How to extract phone numbers from text
A regex that handles most cases, the libphonenumber library that handles the rest, and what to do when the phone numbers are trapped inside PDFs, screenshots, or messaging exports.
"Find all the phone numbers in this blob of text" sounds simple. It is, until you hit international formats, extensions, embedded country codes without the +, and the fact that a 9-digit string of numbers might be a phone number or might be an order ID.
The regex that works for 80% of cases
For US/EU-style numbers in reasonably clean text:
\+?[\d\s\-().]{7,}\d
This catches +44 20 7946 0958, (415) 555-2671, and 020-7946-0958. It also catches things that aren't phone numbers, which is why this is a starting point, not a finished tool.
The right answer: libphonenumber
Google's libphonenumber library knows every numbering plan in every country, including length rules, valid prefixes, and formatting. There are bindings for Python, JavaScript, Java, C#, Ruby, and Go.
import phonenumbers for match in phonenumbers.PhoneNumberMatcher(text, "US"): num = match.number print(phonenumbers.format_number(num, phonenumbers.PhoneNumberFormat.E164))
PhoneNumberMatcher walks the text and returns only validated phone numbers. The country hint ("US") tells it how to interpret numbers without a + prefix. Output format E164 normalizes everything to +CC followed by digits, which is what you want for any database or downstream system.
Whatsapp / messaging exports
Group exports often hide phone numbers behind display names. The contact list is in a separate vCard or CSV that the platform doesn't always export. If all you have is a chat log, libphonenumber on the message bodies will catch numbers people have typed in messages, but won't surface participant numbers that the platform never wrote down in the export.

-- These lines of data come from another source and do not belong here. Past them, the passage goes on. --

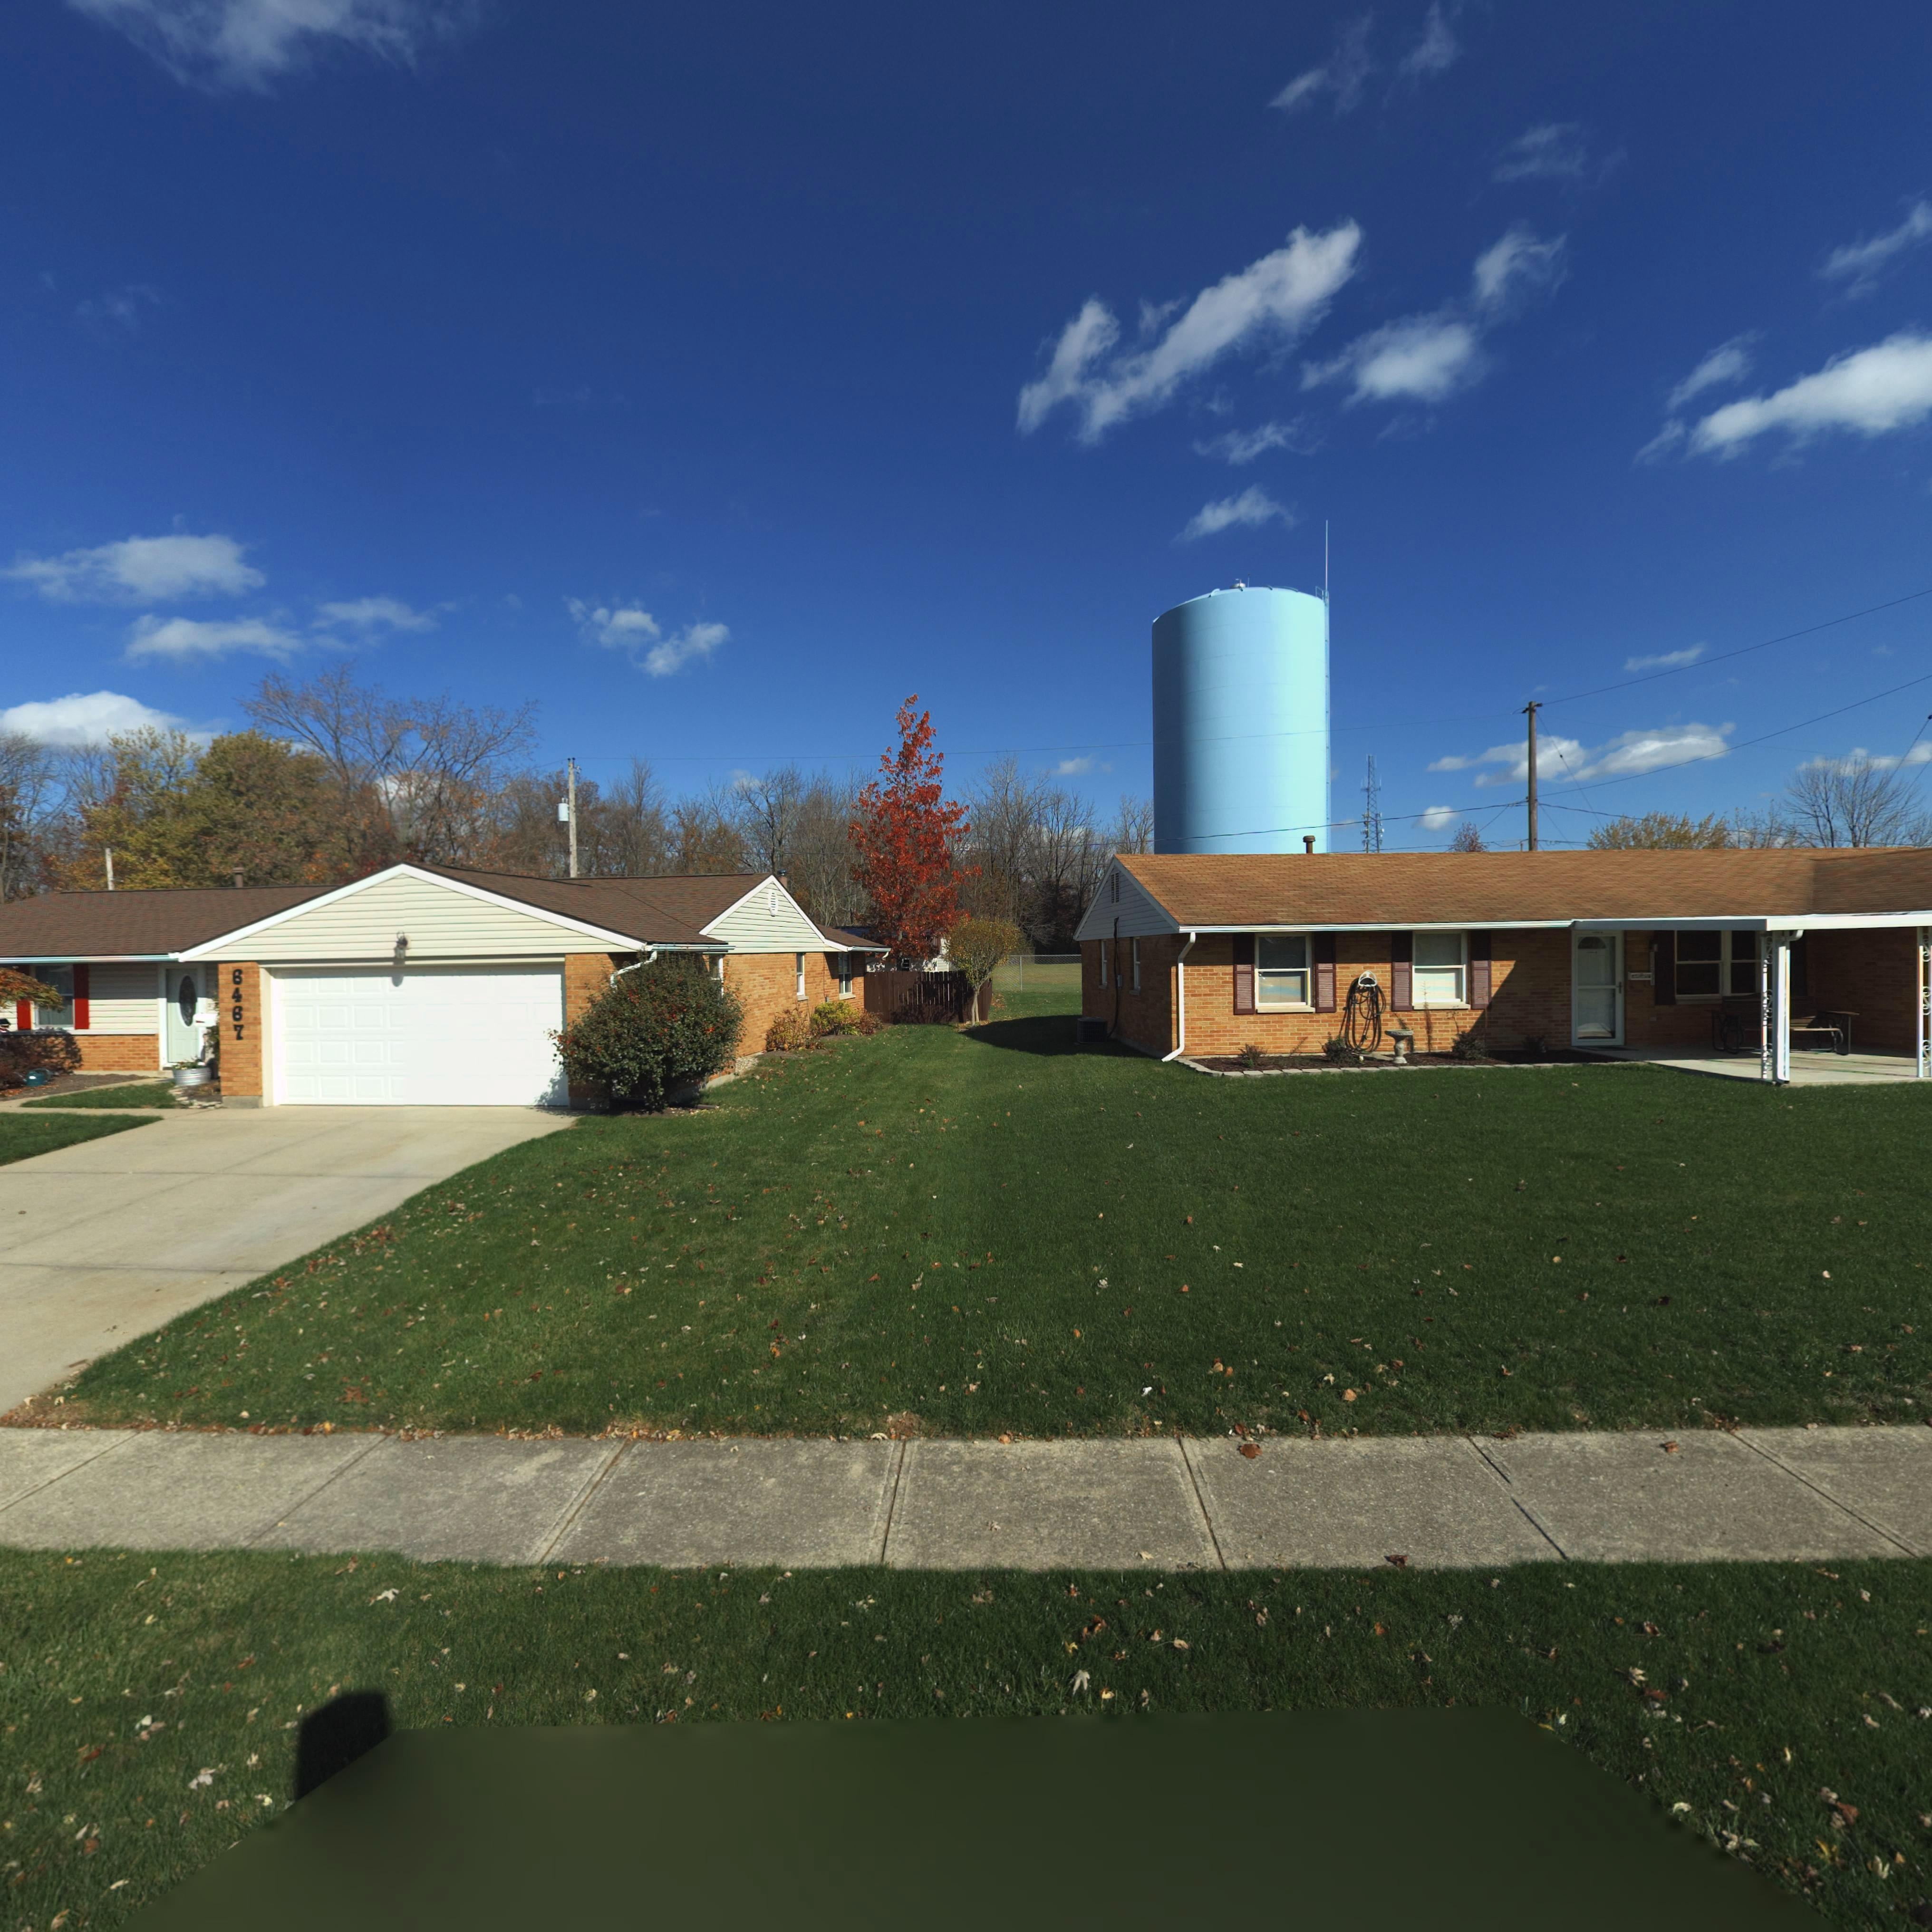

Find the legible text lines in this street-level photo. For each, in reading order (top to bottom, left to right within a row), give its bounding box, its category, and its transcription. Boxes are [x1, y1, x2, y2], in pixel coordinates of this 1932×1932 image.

[232, 968, 245, 1042] StreetNumber: 6467
[1650, 975, 1655, 984] StreetNumber: 1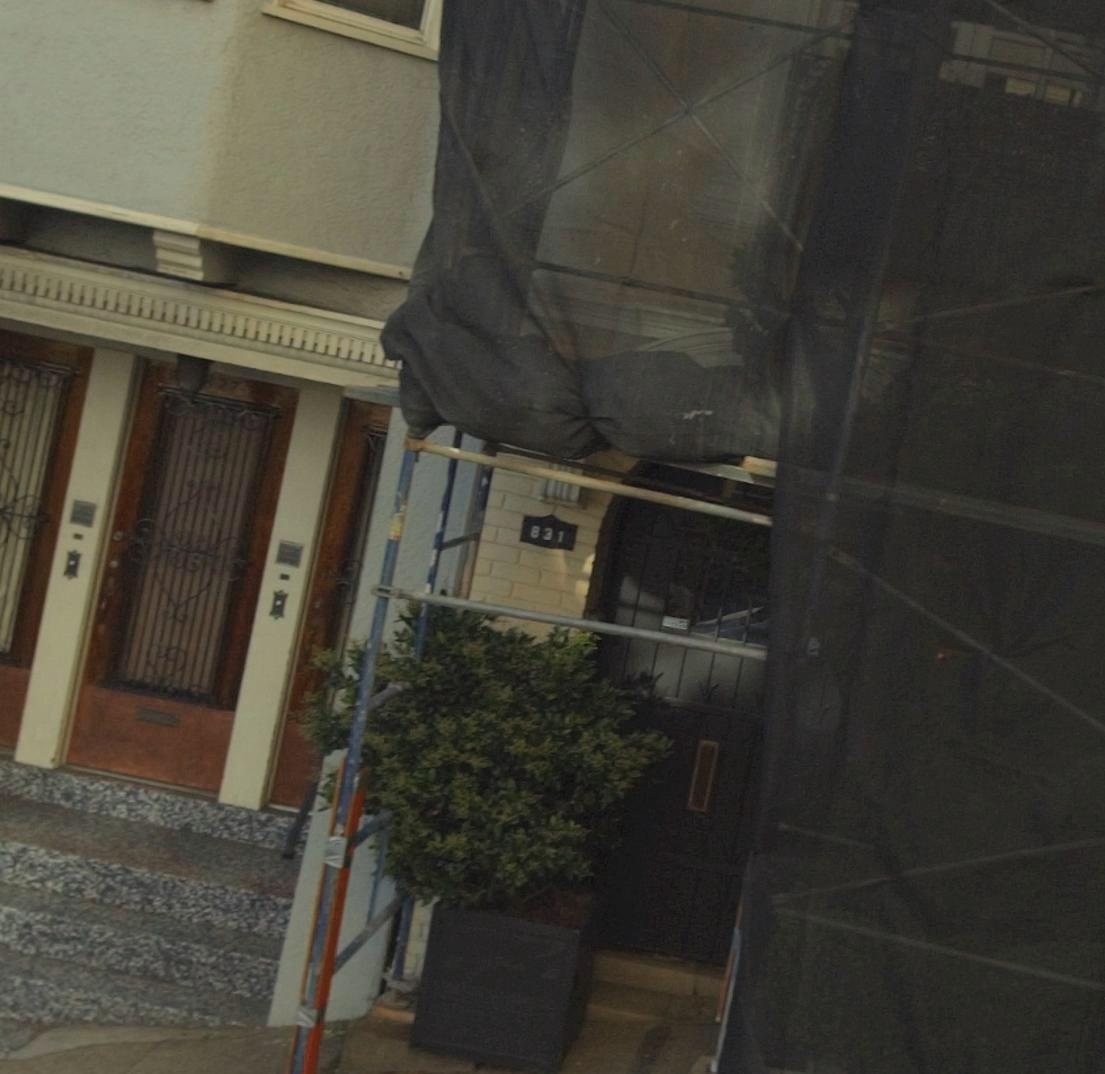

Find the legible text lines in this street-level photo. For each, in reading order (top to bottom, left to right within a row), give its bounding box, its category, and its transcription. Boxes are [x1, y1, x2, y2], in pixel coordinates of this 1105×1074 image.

[527, 522, 567, 547] StreetNumber: 831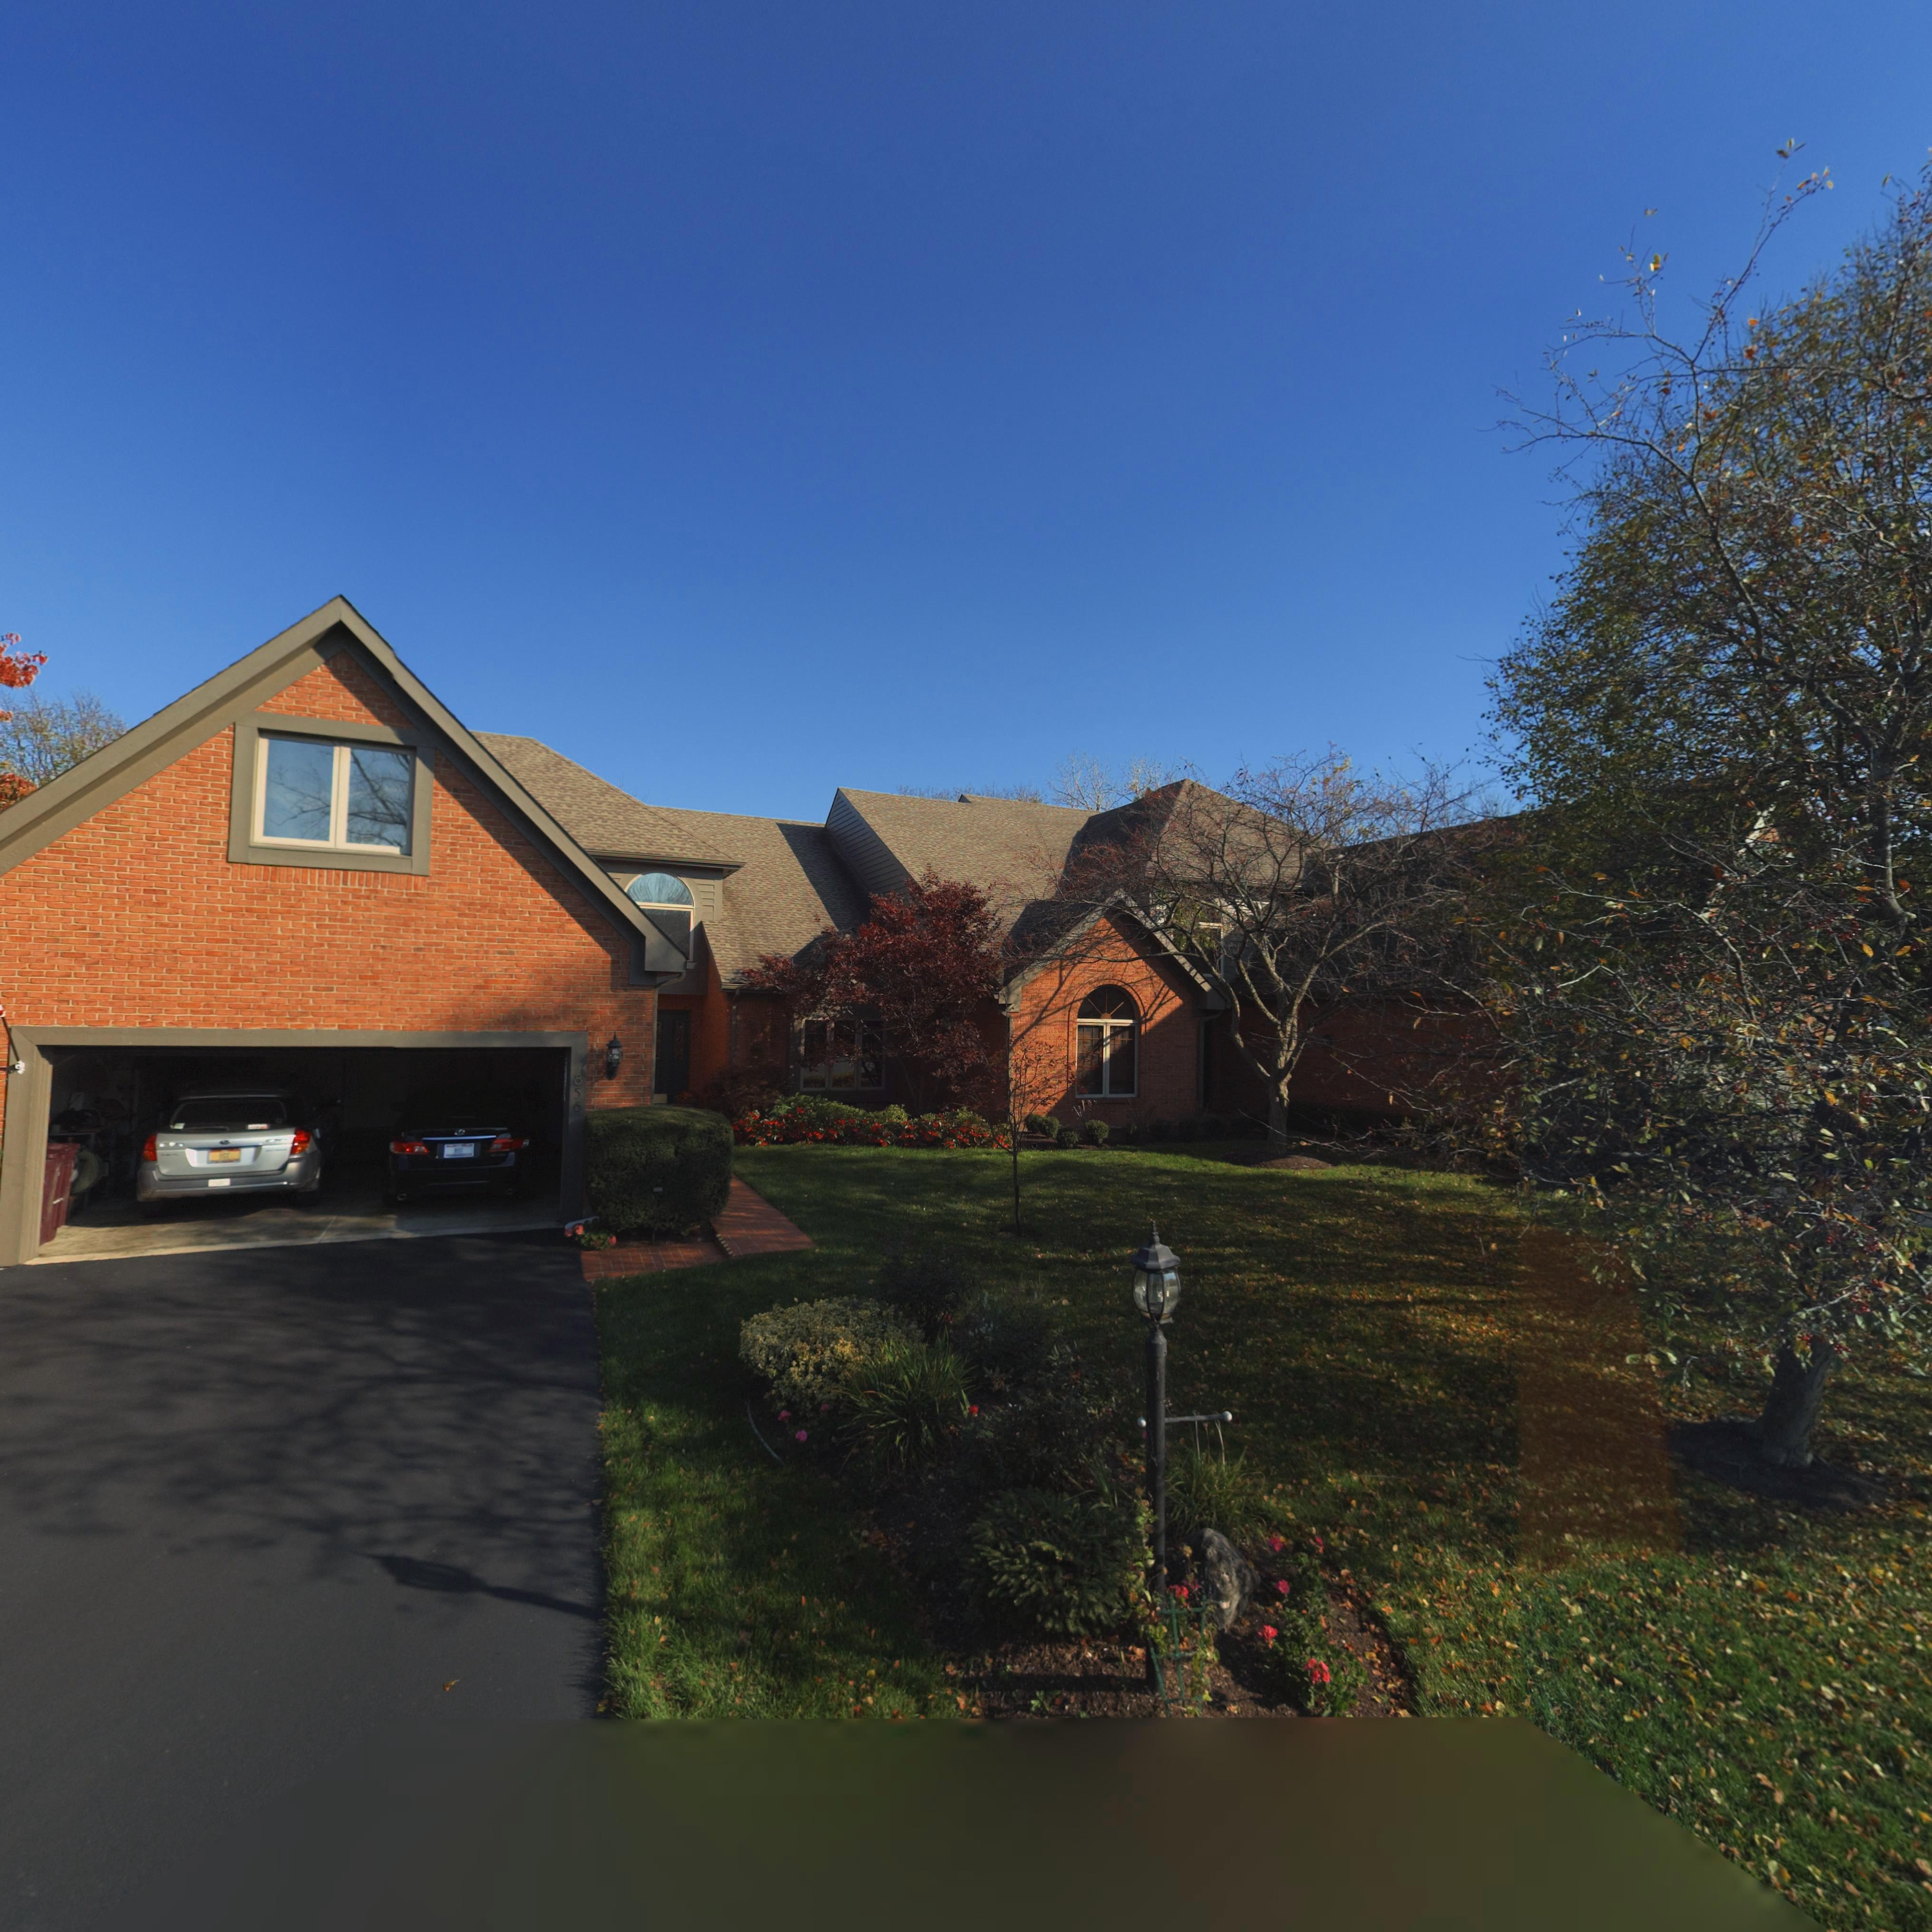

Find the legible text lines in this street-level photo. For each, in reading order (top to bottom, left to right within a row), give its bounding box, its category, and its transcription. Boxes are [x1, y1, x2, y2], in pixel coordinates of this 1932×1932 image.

[572, 1071, 584, 1113] StreetNumber: 856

Phone numbers inside PDFs and images
Business cards, screenshots of contact pages, scanned forms — the text isn't selectable, so regex doesn't help. Two paths: OCR the image first (Tesseract, ocrmypdf), then run libphonenumber on the output; or use ExtractFox's image data extractor with a prompt like "extract every phone number as a column" and skip the OCR step.
Validation and deduplication
Always normalize to E164 before deduping. (415) 555-2671 and +1-415-555-2671 are the same number; +14155552671 is the only form a database can dedupe correctly.